§ **Exercise prompt**
Repeat the lines of the rows exactly, starting at the beginning of the rows and ending at the line that contains "海内外存储龙头同步加速扩产，半导", with both ends included.
** Opening Information shown block **
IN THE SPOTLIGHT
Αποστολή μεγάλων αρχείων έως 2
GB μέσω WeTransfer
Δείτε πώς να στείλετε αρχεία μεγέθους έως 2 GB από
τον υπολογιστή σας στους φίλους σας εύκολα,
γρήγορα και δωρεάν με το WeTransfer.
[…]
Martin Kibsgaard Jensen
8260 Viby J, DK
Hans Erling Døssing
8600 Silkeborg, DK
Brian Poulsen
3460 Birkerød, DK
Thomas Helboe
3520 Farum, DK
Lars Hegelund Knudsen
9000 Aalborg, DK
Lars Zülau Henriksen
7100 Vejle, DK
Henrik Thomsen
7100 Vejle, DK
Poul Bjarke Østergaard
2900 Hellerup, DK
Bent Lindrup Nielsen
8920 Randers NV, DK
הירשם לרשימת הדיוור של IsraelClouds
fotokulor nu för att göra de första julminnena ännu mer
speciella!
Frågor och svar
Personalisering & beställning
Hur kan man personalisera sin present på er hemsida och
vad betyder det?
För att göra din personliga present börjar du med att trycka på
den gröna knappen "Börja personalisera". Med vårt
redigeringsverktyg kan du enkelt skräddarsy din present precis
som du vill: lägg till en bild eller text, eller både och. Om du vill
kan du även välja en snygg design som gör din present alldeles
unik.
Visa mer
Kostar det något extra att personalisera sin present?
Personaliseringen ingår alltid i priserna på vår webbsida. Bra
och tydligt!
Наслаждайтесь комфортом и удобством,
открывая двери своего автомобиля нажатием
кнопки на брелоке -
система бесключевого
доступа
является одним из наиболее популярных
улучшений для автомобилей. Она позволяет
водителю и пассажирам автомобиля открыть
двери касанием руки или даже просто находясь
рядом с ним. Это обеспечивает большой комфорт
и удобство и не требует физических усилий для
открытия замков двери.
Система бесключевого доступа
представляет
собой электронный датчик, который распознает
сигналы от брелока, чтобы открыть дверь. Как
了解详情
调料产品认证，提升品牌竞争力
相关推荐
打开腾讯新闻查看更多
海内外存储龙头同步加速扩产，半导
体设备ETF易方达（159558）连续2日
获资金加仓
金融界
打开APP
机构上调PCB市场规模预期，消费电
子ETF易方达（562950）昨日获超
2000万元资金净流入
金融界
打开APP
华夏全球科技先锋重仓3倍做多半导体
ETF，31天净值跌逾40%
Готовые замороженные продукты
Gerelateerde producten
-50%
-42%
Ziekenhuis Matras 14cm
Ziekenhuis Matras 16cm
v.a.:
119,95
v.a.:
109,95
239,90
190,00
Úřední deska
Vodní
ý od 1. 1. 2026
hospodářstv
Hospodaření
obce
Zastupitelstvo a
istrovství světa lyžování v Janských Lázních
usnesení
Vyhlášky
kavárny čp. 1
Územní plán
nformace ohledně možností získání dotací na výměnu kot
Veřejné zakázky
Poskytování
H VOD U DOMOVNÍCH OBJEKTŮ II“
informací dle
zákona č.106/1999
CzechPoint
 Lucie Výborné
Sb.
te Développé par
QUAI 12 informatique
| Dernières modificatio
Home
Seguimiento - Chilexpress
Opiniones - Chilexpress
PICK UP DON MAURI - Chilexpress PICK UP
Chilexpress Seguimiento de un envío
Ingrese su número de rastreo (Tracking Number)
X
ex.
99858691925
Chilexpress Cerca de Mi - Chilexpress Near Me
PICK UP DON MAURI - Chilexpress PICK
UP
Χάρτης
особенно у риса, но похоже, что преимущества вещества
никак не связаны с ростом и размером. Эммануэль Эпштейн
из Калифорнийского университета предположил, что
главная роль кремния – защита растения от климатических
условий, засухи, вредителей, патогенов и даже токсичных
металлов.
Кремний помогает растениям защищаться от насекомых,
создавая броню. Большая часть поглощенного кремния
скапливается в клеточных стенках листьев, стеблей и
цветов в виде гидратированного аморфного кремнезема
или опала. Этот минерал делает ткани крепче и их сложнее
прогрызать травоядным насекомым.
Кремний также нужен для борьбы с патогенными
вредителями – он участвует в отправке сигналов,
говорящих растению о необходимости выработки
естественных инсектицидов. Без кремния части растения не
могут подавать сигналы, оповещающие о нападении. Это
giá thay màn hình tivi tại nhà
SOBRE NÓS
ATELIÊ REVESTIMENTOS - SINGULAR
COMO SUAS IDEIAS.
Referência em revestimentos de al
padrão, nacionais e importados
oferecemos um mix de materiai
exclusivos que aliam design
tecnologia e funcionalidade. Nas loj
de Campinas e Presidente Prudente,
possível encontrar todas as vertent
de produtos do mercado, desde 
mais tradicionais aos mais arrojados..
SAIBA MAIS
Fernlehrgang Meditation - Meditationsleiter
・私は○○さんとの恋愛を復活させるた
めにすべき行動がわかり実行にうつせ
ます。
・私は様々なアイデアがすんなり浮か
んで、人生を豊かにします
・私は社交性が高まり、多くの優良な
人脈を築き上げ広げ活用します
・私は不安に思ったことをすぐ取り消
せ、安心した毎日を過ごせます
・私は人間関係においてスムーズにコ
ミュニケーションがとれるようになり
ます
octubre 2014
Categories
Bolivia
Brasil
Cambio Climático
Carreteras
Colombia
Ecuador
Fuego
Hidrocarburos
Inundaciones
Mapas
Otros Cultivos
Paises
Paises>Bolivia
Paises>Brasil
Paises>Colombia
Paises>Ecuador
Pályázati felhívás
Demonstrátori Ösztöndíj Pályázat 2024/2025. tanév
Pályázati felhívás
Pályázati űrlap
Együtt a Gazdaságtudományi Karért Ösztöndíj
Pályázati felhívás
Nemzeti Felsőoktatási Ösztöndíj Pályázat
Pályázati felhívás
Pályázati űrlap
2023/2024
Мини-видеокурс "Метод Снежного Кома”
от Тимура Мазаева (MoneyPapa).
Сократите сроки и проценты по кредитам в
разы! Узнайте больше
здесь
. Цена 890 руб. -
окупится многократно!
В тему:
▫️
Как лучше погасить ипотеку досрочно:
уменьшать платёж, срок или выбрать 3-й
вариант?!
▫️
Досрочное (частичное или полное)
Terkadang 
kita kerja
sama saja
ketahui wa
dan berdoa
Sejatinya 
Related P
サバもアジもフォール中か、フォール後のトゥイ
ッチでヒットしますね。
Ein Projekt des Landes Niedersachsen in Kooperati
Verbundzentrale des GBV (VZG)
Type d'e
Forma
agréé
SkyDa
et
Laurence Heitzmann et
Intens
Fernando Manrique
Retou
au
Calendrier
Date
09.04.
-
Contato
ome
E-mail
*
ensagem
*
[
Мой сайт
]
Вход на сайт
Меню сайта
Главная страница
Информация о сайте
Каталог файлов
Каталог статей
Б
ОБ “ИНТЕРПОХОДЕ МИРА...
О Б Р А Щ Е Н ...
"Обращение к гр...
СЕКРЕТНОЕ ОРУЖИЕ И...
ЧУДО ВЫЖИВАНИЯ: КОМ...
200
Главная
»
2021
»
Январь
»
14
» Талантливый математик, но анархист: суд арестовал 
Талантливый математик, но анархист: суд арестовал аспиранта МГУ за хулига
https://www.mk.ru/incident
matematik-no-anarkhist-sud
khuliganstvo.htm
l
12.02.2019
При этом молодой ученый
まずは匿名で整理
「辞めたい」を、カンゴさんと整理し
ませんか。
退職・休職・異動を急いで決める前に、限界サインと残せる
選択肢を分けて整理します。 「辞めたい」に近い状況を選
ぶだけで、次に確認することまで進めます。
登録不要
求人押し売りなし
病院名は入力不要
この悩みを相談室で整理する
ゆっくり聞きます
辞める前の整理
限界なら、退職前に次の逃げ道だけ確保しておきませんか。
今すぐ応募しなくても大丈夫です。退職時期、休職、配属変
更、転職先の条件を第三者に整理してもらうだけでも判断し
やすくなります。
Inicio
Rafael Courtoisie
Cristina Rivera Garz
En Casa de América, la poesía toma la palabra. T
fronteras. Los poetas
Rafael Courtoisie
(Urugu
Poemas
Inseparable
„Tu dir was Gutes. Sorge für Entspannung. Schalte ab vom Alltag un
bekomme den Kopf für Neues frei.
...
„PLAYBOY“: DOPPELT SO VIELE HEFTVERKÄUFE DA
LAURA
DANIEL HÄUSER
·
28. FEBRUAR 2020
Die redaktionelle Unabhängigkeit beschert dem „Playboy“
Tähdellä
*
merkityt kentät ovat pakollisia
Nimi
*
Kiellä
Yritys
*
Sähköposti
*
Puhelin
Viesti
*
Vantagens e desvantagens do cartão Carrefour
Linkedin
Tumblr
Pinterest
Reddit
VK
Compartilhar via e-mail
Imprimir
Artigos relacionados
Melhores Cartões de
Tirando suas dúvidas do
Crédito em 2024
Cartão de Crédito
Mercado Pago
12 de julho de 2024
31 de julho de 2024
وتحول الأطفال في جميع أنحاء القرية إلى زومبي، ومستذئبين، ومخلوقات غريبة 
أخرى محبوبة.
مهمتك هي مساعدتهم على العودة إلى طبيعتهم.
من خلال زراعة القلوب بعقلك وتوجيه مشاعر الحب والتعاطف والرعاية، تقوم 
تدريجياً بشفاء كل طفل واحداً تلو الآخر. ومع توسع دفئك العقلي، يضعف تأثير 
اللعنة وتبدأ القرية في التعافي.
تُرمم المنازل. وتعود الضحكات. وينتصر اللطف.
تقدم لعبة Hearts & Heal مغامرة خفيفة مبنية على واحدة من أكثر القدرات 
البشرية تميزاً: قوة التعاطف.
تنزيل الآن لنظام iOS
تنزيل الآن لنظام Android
** Closing Information shown block **
§ **Answer section**
IN THE SPOTLIGHT
Αποστολή μεγάλων αρχείων έως 2
GB μέσω WeTransfer
Δείτε πώς να στείλετε αρχεία μεγέθους έως 2 GB από
τον υπολογιστή σας στους φίλους σας εύκολα,
γρήγορα και δωρεάν με το WeTransfer.
[…]
Martin Kibsgaard Jensen
8260 Viby J, DK
Hans Erling Døssing
8600 Silkeborg, DK
Brian Poulsen
3460 Birkerød, DK
Thomas Helboe
3520 Farum, DK
Lars Hegelund Knudsen
9000 Aalborg, DK
Lars Zülau Henriksen
7100 Vejle, DK
Henrik Thomsen
7100 Vejle, DK
Poul Bjarke Østergaard
2900 Hellerup, DK
Bent Lindrup Nielsen
8920 Randers NV, DK
הירשם לרשימת הדיוור של IsraelClouds
fotokulor nu för att göra de första julminnena ännu mer
speciella!
Frågor och svar
Personalisering & beställning
Hur kan man personalisera sin present på er hemsida och
vad betyder det?
För att göra din personliga present börjar du med att trycka på
den gröna knappen "Börja personalisera". Med vårt
redigeringsverktyg kan du enkelt skräddarsy din present precis
som du vill: lägg till en bild eller text, eller både och. Om du vill
kan du även välja en snygg design som gör din present alldeles
unik.
Visa mer
Kostar det något extra att personalisera sin present?
Personaliseringen ingår alltid i priserna på vår webbsida. Bra
och tydligt!
Наслаждайтесь комфортом и удобством,
открывая двери своего автомобиля нажатием
кнопки на брелоке -
система бесключевого
доступа
является одним из наиболее популярных
улучшений для автомобилей. Она позволяет
водителю и пассажирам автомобиля открыть
двери касанием руки или даже просто находясь
рядом с ним. Это обеспечивает большой комфорт
и удобство и не требует физических усилий для
открытия замков двери.
Система бесключевого доступа
представляет
собой электронный датчик, который распознает
сигналы от брелока, чтобы открыть дверь. Как
了解详情
调料产品认证，提升品牌竞争力
相关推荐
打开腾讯新闻查看更多
海内外存储龙头同步加速扩产，半导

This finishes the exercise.